Still, there are other ways to resist Taxol and similar drugs. Cancer cells may contain mutated tubulin, meaning anti-tubulin drugs can't bind to them in the first place. Or they may contain extra protein pumps that enable cells to quickly eliminate chemotherapy drugs. Anthony Letai, an oncologist at the Dana-Farber Cancer Institute in Boston, says that the importance of the MCL1 pathway in conferring drug resistance probably varies depending on the type of cancer.
"As with any study, you don't know how generalizable it is beyond these cell lines that they study," says Letai. "There's probably plenty of cell lines in which these effects are not observable." The trick, he adds, will be to figure out which cancers follow this model.

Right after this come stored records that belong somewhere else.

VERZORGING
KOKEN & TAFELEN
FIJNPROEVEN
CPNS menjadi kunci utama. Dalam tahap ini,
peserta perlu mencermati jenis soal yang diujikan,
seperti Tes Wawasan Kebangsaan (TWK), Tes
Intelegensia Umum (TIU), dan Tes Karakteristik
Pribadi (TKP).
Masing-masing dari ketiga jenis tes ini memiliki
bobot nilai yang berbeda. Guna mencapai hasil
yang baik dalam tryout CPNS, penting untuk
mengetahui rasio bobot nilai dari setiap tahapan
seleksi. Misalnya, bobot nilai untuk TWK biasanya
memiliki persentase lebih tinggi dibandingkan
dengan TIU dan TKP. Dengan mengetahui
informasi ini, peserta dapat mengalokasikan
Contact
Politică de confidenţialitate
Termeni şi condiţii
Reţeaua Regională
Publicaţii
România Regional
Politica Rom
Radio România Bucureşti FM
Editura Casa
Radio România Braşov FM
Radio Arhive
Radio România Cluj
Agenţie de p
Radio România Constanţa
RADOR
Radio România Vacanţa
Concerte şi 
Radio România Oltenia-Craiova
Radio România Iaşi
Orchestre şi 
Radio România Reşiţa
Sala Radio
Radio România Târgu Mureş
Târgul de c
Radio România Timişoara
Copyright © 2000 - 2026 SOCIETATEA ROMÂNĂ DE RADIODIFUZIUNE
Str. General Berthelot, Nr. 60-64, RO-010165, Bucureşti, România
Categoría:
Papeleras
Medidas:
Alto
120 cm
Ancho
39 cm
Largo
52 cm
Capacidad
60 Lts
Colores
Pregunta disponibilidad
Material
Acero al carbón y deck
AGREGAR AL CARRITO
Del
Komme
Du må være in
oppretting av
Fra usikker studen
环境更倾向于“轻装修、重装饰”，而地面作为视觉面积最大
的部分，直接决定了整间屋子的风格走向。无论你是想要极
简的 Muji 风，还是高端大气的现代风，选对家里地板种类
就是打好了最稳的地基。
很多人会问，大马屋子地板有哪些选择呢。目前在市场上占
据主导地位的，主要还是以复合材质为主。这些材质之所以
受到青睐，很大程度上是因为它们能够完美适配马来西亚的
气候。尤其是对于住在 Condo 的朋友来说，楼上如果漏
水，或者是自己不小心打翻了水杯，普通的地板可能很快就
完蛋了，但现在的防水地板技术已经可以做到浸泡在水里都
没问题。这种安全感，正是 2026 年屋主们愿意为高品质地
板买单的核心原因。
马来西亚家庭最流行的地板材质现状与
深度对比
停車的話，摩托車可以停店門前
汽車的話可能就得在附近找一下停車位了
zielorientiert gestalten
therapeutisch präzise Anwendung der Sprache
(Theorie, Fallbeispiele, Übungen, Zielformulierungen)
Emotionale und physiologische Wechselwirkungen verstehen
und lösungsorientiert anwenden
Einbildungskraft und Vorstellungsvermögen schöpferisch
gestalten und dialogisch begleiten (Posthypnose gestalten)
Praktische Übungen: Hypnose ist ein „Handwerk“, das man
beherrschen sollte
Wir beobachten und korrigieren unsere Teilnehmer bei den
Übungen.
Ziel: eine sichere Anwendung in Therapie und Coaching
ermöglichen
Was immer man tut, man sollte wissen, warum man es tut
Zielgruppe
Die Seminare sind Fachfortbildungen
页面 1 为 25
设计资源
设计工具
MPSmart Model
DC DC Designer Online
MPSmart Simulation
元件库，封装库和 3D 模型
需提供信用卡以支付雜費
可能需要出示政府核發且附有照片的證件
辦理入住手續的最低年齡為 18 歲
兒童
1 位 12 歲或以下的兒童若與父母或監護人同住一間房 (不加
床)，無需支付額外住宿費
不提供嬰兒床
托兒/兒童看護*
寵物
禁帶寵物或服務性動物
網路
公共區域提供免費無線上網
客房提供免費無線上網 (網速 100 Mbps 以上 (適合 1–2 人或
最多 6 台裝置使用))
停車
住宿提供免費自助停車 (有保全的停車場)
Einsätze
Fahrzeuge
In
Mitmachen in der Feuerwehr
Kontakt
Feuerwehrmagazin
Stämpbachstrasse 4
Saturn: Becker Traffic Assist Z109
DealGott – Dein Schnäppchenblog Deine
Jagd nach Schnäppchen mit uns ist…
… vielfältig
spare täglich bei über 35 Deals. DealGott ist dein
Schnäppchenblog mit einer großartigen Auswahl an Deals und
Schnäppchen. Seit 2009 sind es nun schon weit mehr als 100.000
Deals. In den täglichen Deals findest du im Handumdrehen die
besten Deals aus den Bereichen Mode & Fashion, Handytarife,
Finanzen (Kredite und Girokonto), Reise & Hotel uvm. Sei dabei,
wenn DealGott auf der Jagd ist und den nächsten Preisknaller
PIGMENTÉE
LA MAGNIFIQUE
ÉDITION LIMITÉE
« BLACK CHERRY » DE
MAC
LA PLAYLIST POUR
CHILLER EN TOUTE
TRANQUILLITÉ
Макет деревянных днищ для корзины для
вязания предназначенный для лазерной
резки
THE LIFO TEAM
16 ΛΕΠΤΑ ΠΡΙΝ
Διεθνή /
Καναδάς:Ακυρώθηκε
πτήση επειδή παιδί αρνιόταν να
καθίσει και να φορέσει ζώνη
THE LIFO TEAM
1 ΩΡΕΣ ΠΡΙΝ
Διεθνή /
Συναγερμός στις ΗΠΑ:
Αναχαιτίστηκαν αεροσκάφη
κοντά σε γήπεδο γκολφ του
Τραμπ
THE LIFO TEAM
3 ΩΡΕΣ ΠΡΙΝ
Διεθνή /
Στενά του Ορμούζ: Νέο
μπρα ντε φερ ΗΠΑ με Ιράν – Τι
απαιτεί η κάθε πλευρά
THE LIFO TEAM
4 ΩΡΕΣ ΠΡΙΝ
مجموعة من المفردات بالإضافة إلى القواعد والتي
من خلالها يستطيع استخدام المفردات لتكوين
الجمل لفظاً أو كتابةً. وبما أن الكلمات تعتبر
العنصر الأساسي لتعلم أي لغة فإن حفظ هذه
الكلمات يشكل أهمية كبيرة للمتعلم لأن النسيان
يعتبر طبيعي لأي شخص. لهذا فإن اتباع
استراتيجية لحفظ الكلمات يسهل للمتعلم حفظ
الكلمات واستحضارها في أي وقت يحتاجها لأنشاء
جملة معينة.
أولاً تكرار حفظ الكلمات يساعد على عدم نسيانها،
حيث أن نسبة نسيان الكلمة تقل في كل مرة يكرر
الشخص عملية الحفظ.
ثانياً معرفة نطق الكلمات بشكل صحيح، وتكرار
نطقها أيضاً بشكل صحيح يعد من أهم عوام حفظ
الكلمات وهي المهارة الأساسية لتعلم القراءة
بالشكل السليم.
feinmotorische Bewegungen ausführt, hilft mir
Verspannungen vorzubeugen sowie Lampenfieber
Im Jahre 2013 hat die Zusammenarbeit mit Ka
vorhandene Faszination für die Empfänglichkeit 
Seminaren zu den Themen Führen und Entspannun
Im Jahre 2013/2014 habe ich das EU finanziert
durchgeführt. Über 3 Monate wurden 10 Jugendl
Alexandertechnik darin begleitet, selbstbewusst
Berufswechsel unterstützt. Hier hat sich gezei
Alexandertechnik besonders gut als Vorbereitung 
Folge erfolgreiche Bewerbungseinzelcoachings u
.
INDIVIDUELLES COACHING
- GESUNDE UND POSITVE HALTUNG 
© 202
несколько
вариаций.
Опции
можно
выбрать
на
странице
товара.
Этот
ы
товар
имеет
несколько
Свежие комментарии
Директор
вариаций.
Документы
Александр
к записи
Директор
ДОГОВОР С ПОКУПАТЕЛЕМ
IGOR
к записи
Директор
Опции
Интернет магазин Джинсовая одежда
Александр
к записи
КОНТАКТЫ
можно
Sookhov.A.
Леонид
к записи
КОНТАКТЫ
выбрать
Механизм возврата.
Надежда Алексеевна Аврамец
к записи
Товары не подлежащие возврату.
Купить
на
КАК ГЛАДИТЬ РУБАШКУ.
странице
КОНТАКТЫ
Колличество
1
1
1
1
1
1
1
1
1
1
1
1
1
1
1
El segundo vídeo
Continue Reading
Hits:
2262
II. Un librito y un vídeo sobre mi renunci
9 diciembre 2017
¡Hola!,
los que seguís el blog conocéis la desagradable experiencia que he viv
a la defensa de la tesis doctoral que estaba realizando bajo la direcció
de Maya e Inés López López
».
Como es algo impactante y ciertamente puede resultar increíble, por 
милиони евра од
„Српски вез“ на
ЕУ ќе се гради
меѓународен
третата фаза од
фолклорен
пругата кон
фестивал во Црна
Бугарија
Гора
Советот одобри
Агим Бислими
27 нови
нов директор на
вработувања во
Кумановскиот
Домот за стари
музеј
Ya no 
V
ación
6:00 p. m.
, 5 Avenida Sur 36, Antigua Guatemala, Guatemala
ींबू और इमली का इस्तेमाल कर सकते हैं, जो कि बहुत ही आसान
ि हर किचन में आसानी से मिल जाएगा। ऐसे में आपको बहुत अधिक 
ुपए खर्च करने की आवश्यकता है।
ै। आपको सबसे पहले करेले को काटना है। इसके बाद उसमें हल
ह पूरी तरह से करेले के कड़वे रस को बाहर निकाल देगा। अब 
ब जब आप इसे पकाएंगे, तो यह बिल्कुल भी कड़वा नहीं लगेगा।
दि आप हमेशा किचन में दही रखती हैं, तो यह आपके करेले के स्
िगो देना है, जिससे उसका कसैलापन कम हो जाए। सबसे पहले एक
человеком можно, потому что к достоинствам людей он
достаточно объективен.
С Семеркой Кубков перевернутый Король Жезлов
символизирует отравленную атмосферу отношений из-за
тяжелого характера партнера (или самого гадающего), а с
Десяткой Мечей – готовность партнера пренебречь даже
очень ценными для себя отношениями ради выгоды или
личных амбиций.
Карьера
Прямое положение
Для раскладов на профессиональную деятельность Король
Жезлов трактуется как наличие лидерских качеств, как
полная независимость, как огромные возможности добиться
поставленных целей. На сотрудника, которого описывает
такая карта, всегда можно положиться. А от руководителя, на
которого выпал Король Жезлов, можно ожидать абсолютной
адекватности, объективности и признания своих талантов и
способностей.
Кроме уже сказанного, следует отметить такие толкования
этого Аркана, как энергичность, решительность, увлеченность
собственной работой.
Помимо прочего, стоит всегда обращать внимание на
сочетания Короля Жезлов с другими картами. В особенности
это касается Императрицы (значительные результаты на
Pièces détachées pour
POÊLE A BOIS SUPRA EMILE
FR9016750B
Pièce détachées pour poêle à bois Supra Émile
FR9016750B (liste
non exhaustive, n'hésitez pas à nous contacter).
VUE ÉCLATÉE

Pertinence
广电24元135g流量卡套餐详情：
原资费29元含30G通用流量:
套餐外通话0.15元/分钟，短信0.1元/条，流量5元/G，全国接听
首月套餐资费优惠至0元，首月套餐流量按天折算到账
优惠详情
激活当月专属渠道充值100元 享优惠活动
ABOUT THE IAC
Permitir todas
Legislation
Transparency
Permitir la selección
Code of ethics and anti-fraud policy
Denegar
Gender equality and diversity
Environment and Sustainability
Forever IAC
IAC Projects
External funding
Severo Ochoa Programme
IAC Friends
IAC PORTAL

Bruce Clurman, an oncologist and molecular biologist at the Fred Hutchinson Cancer Research Center in Seattle, Washington, says the findings are exciting and provocative, but preliminary. He notes that FBW7 targets a number of proteins for destruction, not just MCL1. "When you disrupt FBW7, it's hard to know which of these downstream targets are playing what role in the development of cancer." These studies focus on FBW7's role in regulating MCL1, but "it's certainly far from the whole story", he says.
Hayley McDaid, a cancer biologist at Albert Einstein College of Medicine in New York, suggests looking at archived specimens from cancer patients treated with Taxol-like drugs. If Wertz's model holds, the researchers should find a correlation between the presence of FBW7 and response to Taxol. "We need to go in and actually do some sequence analysis on those specimens," she says.